"I would like to transfer a message once more that has already been conveyed through public and private channels, to the ship Rachel Corrie currently making its way to Gaza," the ministry's director-general, Yossi Gal, said in a statement.
"We have no interest in boarding the ship. If it sails directly to the Ashdod port, we will secure its crew and refrain from boarding it. Israel is prepared to receive the ship and unload its cargo. After it is checked to make sure it contains no weapons we will be prepared to transfer all of the goods to Gaza," he added.
Gal also invited the activists on board to accompany the shipment to the Gazan border. "We will cooperate with the UN and international organizations in order to ensure that all of the cargo is put to the use of Gaza's citizens," the statement said.

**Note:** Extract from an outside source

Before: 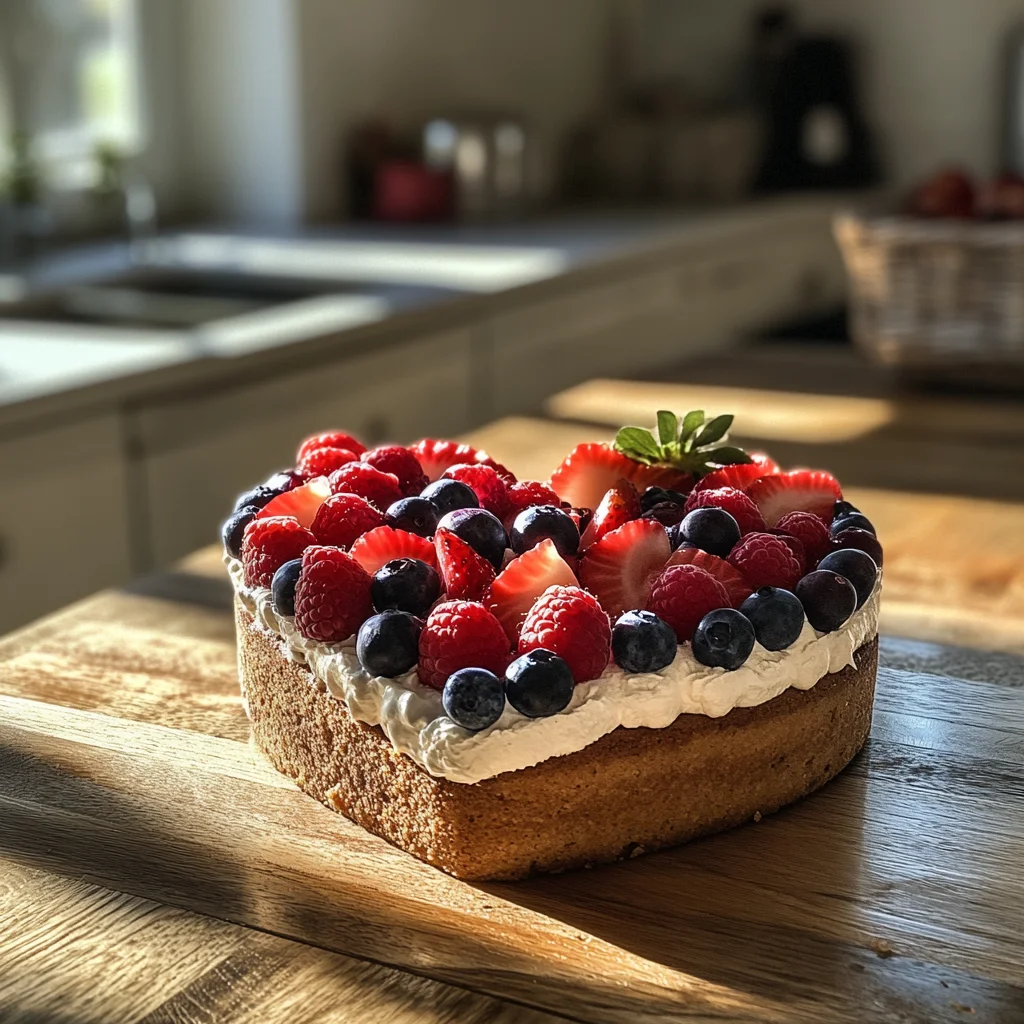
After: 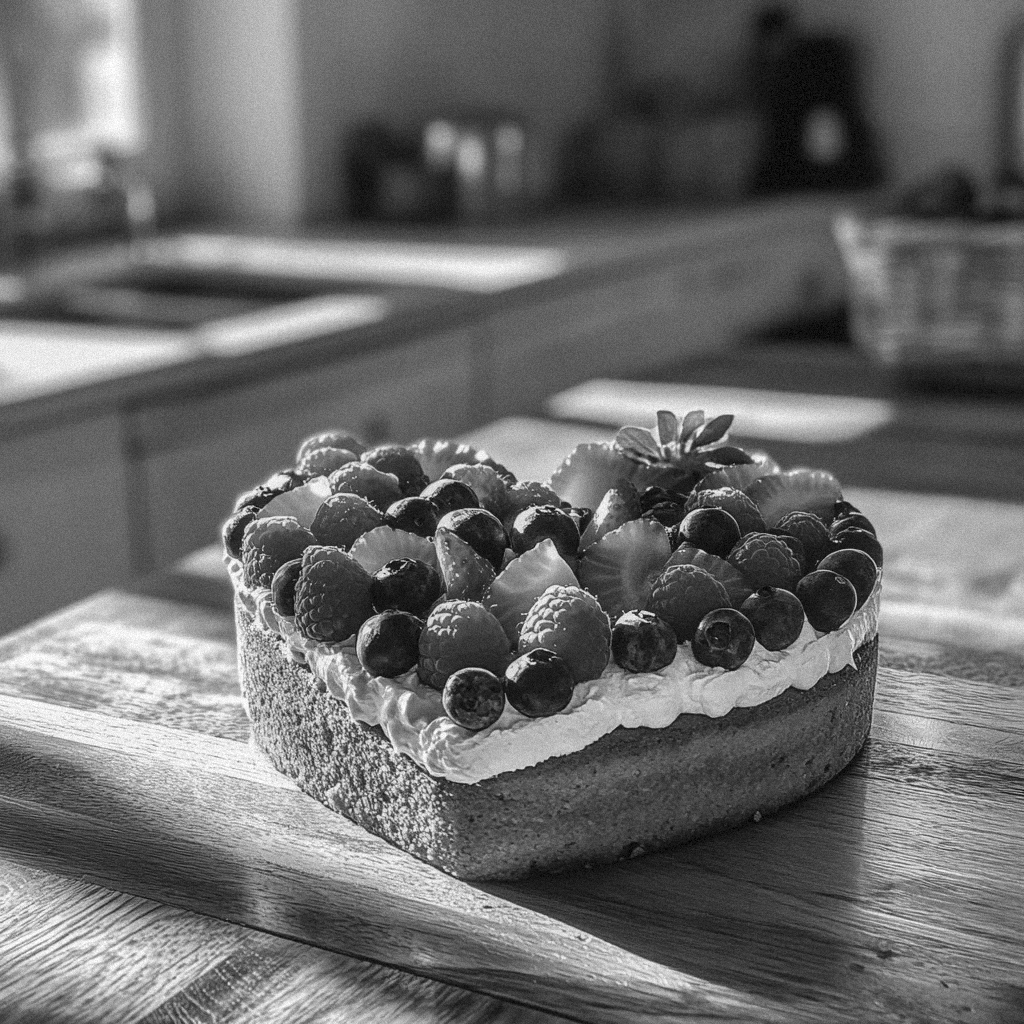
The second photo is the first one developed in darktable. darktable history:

An Irish Nobel Peace Prize laureate on the ship, Mairead McGuire, said activists were determined to press on but would offer no resistance if Israeli forces came aboard.

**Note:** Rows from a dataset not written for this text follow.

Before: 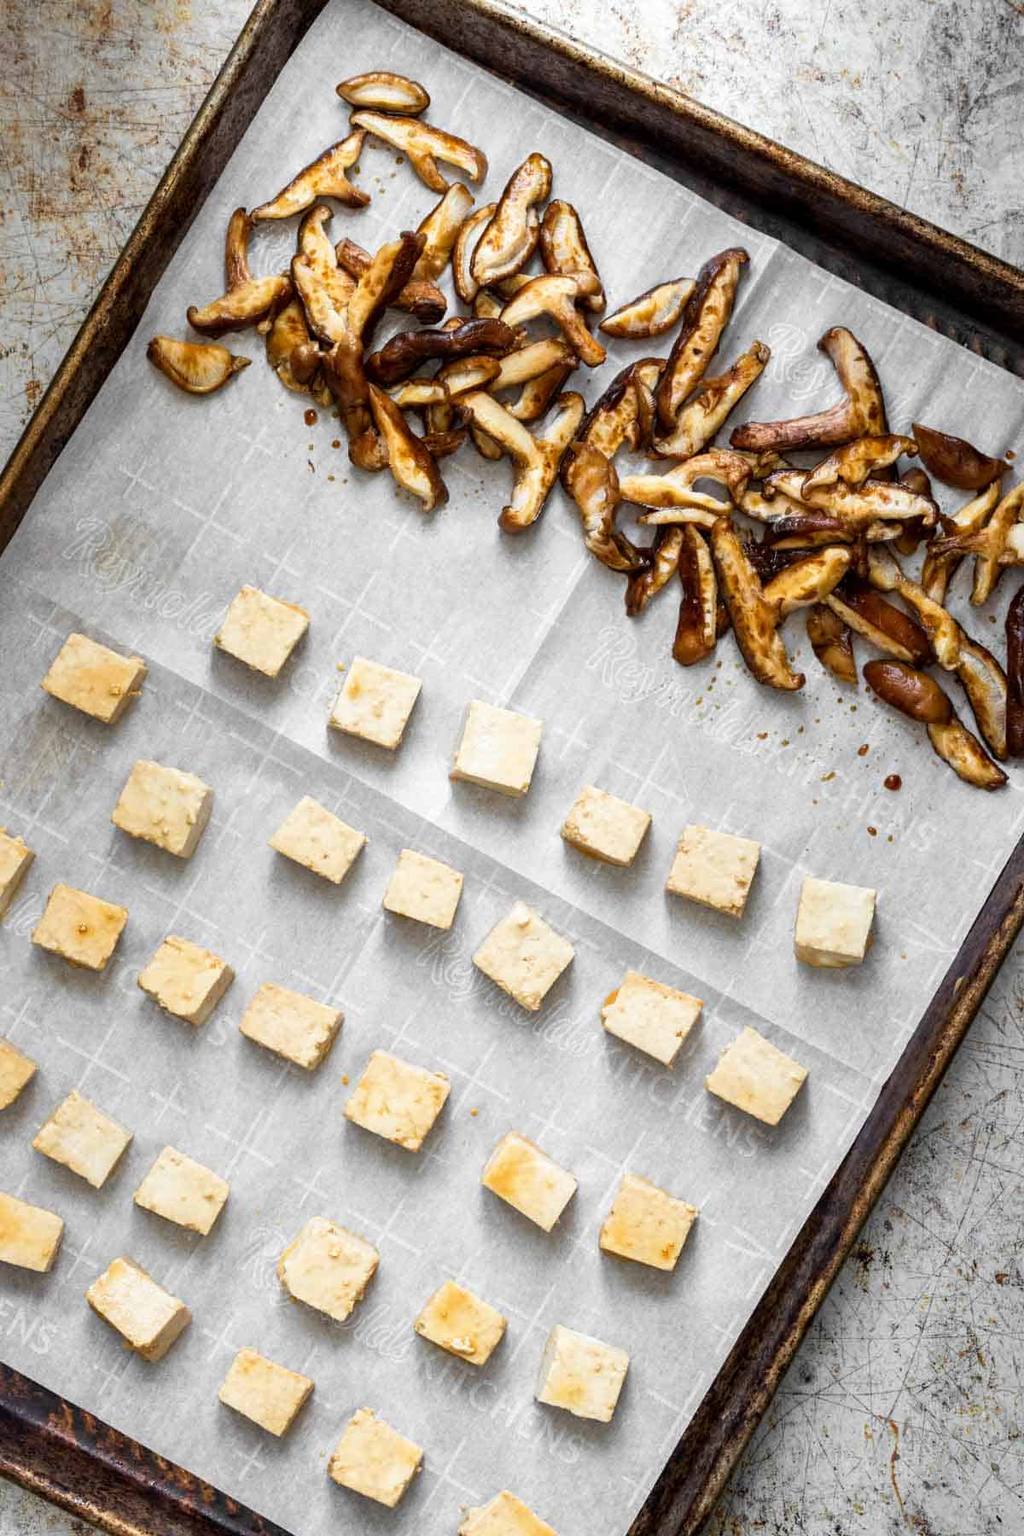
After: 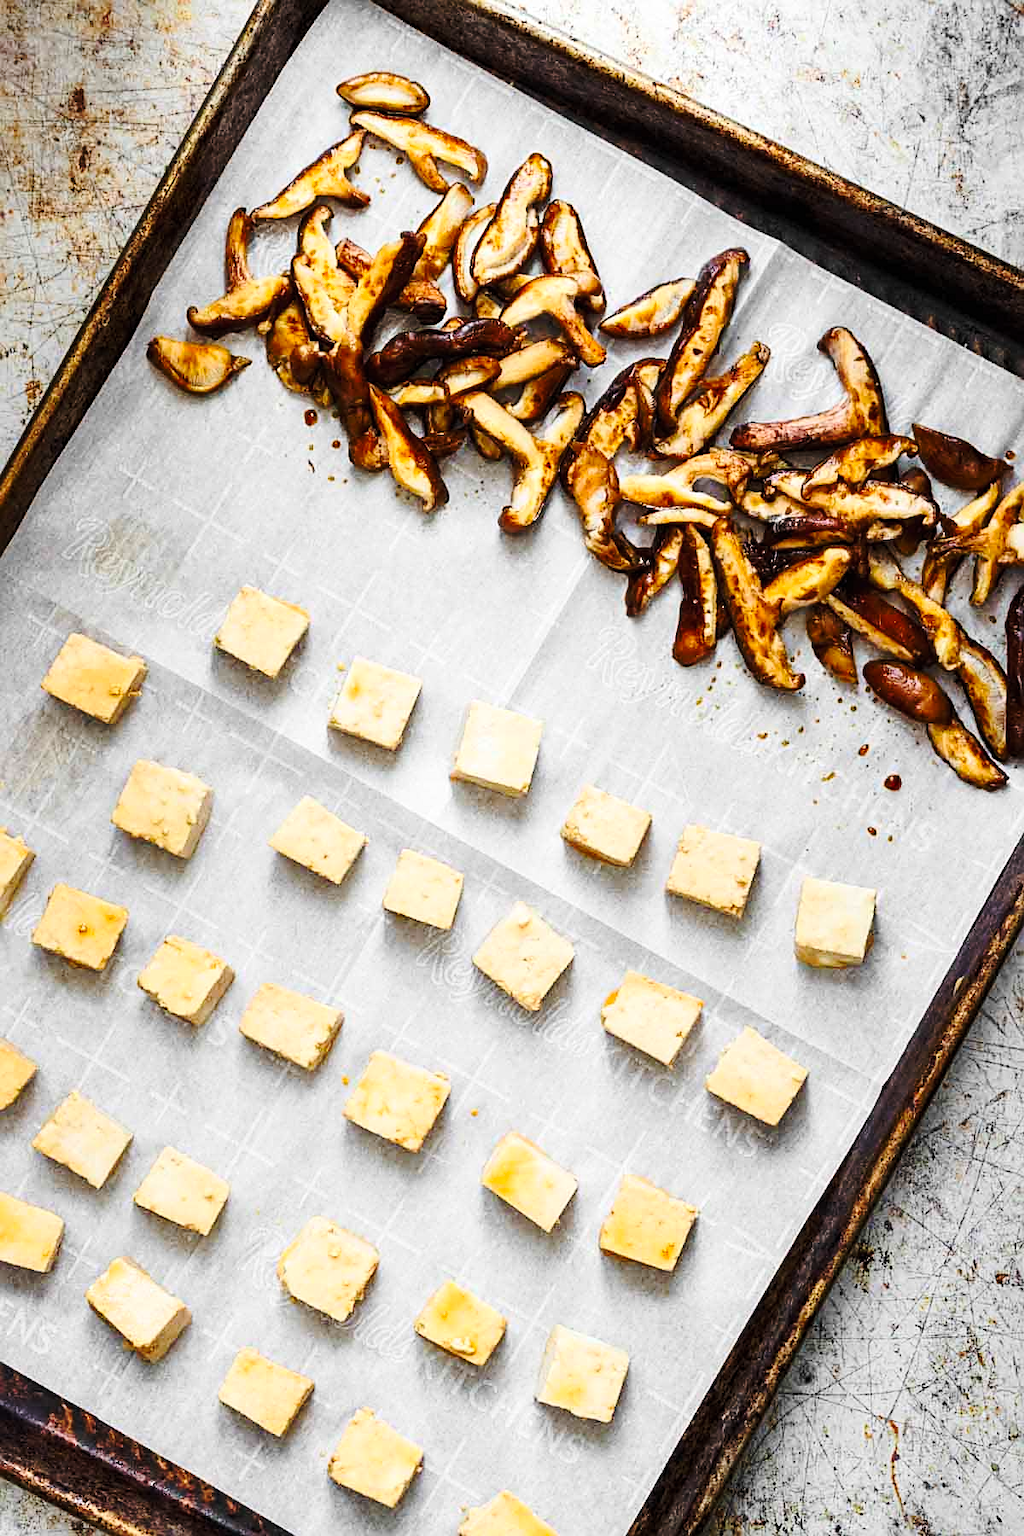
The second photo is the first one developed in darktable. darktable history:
base curve: curves: ch0 [(0, 0) (0.073, 0.04) (0.157, 0.139) (0.492, 0.492) (0.758, 0.758) (1, 1)], preserve colors none
sharpen: on, module defaults
contrast brightness saturation: contrast 0.2, brightness 0.159, saturation 0.226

"We will sit down," she told The Associated Press in a telephone interview from the ship. "They will probably arrest us ... But there will be no resistance."

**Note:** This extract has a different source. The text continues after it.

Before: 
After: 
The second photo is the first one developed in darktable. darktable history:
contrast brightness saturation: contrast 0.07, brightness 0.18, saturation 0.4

Maguire told Irish radio RTE that though the crew realized Israel wanted them to sail the Rachel Corrie to Ashdod, they had no intention of doing so. She said their aim was "to break the siege on Gaza" and that they were not afraid. She added that Israel had not contacted the ship.
On Friday morning Audrey Bomse, one of the organizers of the Gaza aid flotilla, told Ynet that following Israel's sabotage of press vessels meant to follow the Rachel Corrie it would be recalled to Ireland and undergo repairs.
But Greta Berlin, of the Free Gaza Movement, told Ynet the ship would continue its route to Gaza and may arrive by Friday evening.
Bomse told Ynet that as the ship left Cyprus a malfunction was detected in two of the accompanying vessels, Challenger 1 and Challenger 2. According to her, Israel admitted to resorting to "grey" measures to stop the flotilla.